BEGIN Given data
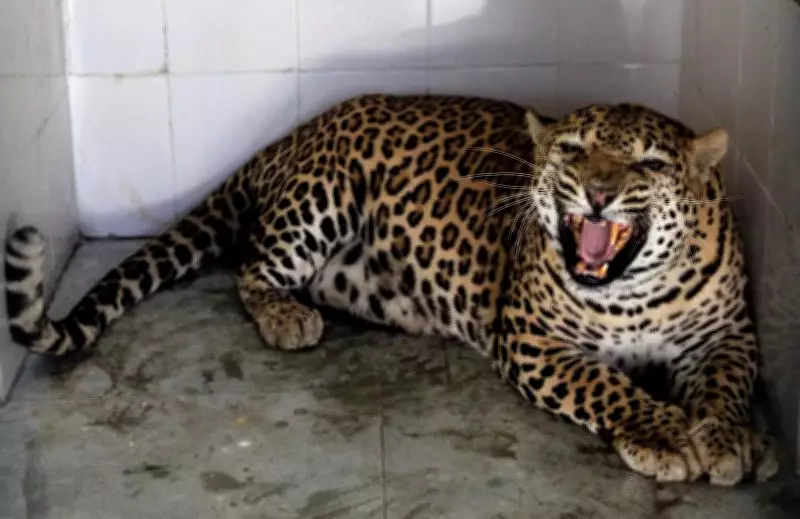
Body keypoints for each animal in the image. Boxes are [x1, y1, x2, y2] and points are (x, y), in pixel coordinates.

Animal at [5, 94, 780, 486]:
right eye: (572, 150)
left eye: (647, 163)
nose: (595, 193)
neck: (634, 289)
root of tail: (302, 129)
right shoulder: (532, 339)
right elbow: (606, 384)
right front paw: (663, 432)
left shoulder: (727, 334)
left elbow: (727, 384)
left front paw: (729, 439)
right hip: (321, 197)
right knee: (250, 267)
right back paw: (288, 317)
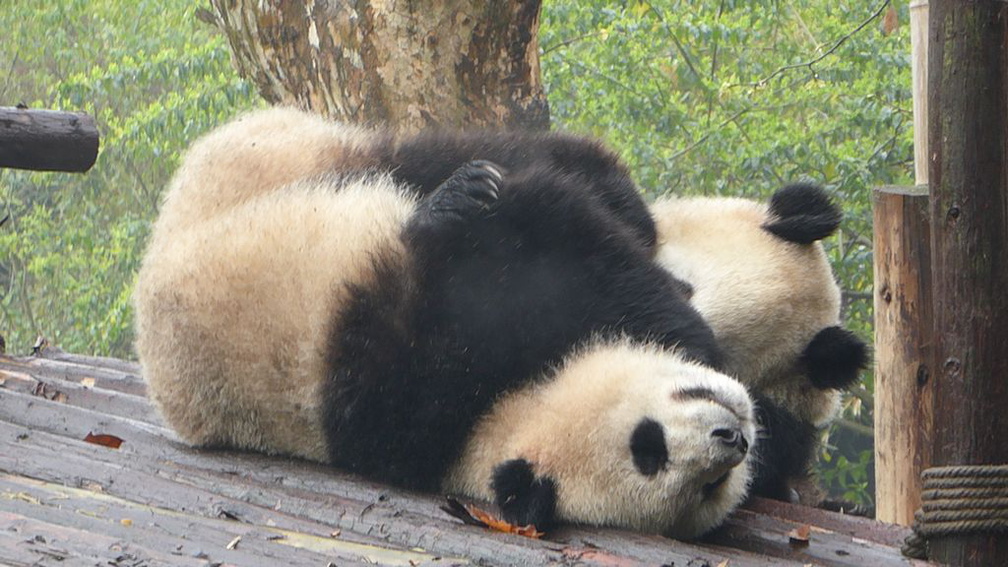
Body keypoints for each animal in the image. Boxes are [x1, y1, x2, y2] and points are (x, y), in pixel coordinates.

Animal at [134, 107, 753, 536]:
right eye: (651, 452)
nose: (734, 437)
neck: (498, 413)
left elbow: (559, 223)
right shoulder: (415, 376)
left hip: (292, 159)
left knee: (446, 158)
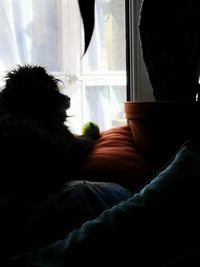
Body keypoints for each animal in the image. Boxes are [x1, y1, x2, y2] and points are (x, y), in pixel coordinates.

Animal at [0, 65, 94, 199]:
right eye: (53, 87)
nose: (68, 98)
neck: (18, 108)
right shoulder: (72, 142)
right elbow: (87, 138)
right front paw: (92, 130)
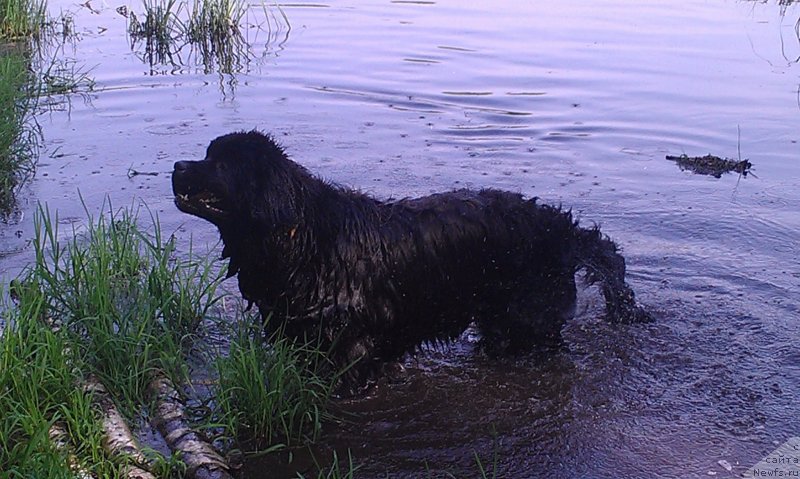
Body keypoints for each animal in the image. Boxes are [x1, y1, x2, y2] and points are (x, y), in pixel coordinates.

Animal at [170, 130, 648, 390]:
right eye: (206, 153)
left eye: (220, 164)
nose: (177, 166)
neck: (301, 238)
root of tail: (559, 226)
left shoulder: (350, 349)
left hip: (529, 320)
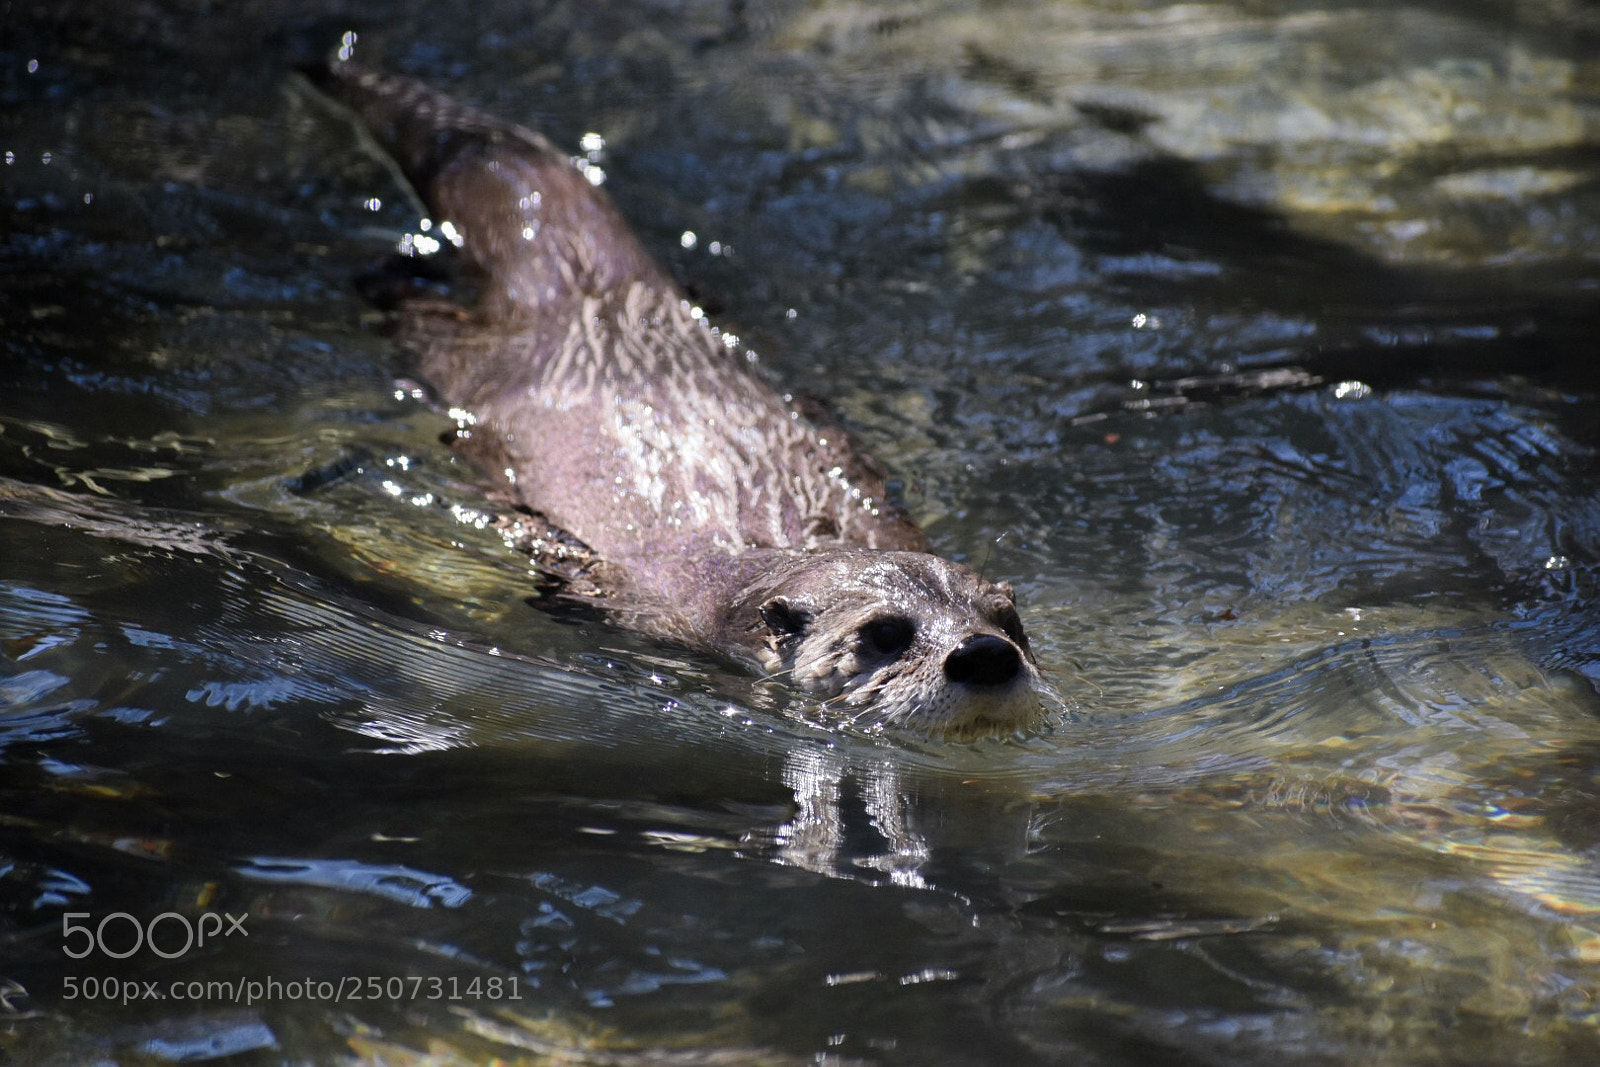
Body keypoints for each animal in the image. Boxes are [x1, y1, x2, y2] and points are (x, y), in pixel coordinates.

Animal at [304, 60, 1047, 738]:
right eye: (886, 632)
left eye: (1009, 621)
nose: (984, 653)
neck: (759, 572)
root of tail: (597, 292)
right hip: (461, 355)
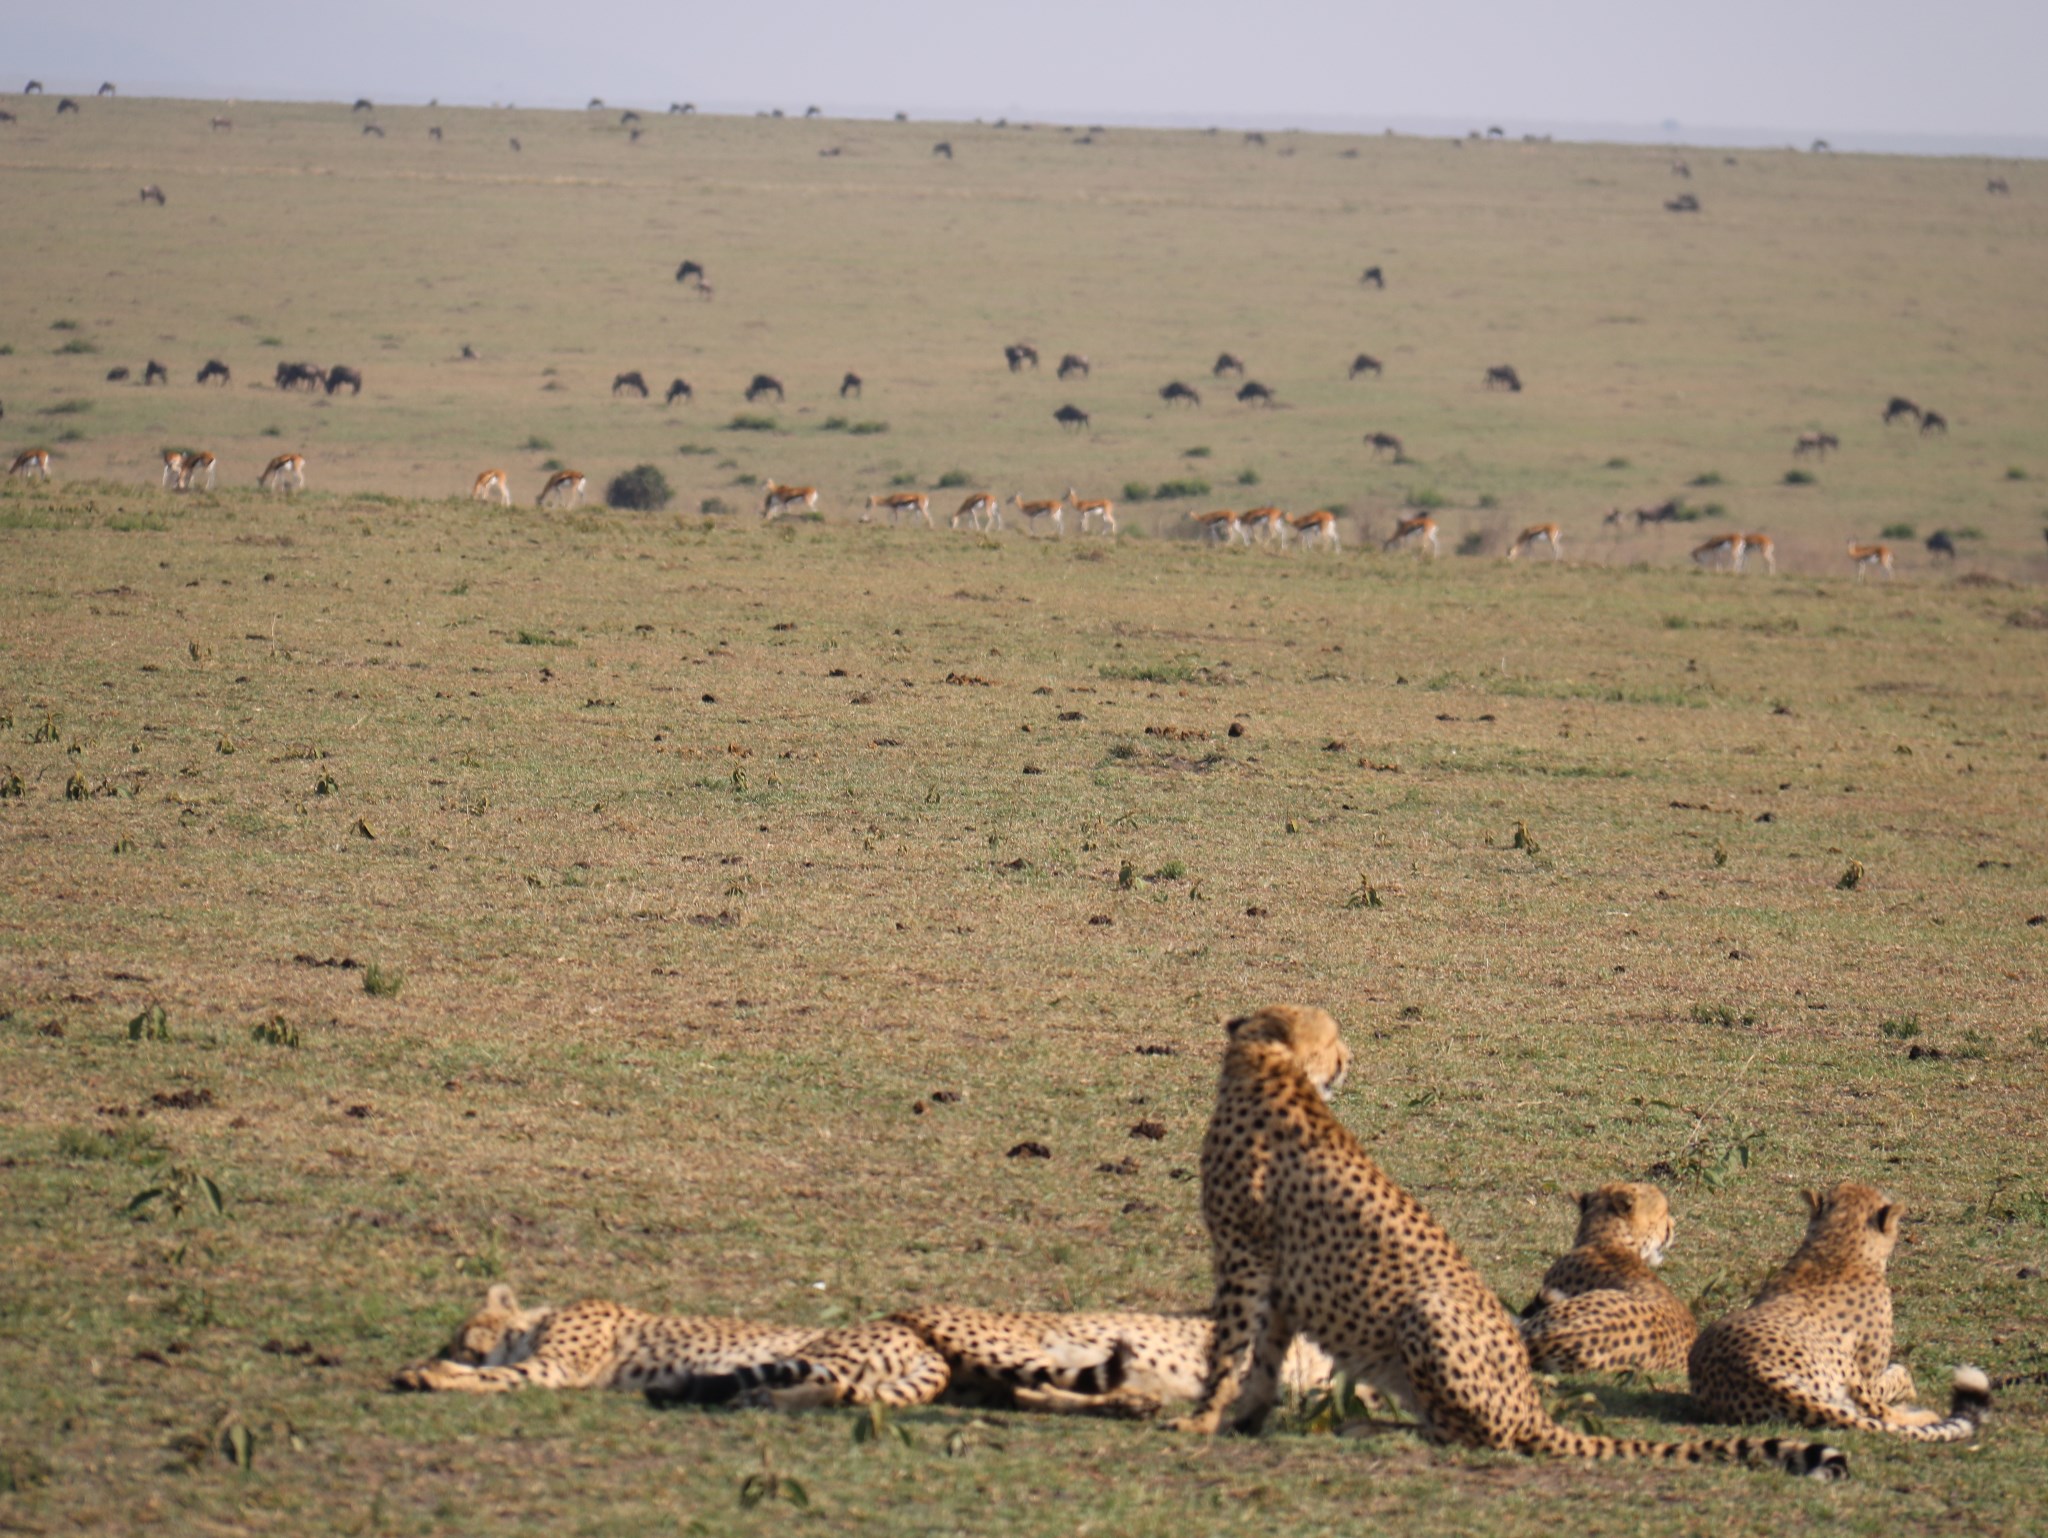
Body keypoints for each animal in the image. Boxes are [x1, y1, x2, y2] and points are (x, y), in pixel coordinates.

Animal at [1687, 1187, 1990, 1449]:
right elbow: (1900, 1374)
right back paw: (1925, 1415)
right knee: (1881, 1414)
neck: (1836, 1247)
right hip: (1848, 1373)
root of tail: (1752, 1366)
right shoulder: (1869, 1376)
END Given data
* Try it *
Word for word, reproduce all the data, but not the pictures.

* Answer for the task *
Body keypoints for each animal in the image. Boxes are [x1, y1, x2, y2] and points are (x, y), in pixel coordinates.

Animal at [5, 94, 780, 486]:
right eye: (572, 150)
left eye: (647, 163)
nose: (595, 193)
neck: (634, 289)
root of tail: (302, 129)
right shoulder: (532, 339)
right elbow: (606, 384)
right front paw: (663, 432)
left shoulder: (727, 334)
left elbow: (727, 384)
left front paw: (729, 439)
right hip: (321, 197)
right knee: (250, 267)
right back paw: (288, 317)
Body keypoints for each animal in the image. Boxes are [x1, y1, x2, y2] and points are (x, y), in pixel coordinates.

Animal at [134, 107, 753, 536]:
right eye: (651, 452)
nose: (734, 437)
neck: (498, 413)
left elbow: (559, 223)
right shoulder: (415, 376)
left hip: (292, 159)
left knee: (446, 158)
Body keypoints for each animal in the image. Boxes are [x1, y1, x2, y2] and points are (x, y), in pixel coordinates.

Animal at [0, 65, 94, 199]:
right eye: (53, 87)
nose: (68, 98)
neck: (18, 108)
right shoulder: (72, 142)
right elbow: (87, 138)
right front paw: (92, 130)
Body keypoints for each animal in the image. Boxes are [x1, y1, x2, y2] and points are (x, y), in pixel coordinates.

Animal at [170, 130, 648, 390]:
right eye: (206, 153)
left eye: (220, 164)
nose: (177, 166)
neck: (301, 238)
root of tail: (559, 226)
left shoulder: (350, 349)
left hip: (529, 320)
Body keypoints for each animal in the image. Boxes are [x1, y1, x2, y2] and points are (x, y), in pixel coordinates.

Animal at [304, 60, 1047, 738]:
right eye: (886, 632)
left eye: (1009, 621)
nose: (984, 653)
neck: (759, 572)
root of tail: (597, 292)
right hip: (461, 355)
Body keypoints for each animal in the image. Boxes are [x1, y1, x2, y2] and points are (x, y), in pixel coordinates.

Animal at [1687, 1187, 1990, 1449]:
right elbow: (1900, 1374)
right back paw: (1925, 1415)
right knee: (1881, 1414)
neck: (1836, 1247)
right hip: (1848, 1373)
root of tail: (1752, 1366)
right shoulder: (1869, 1376)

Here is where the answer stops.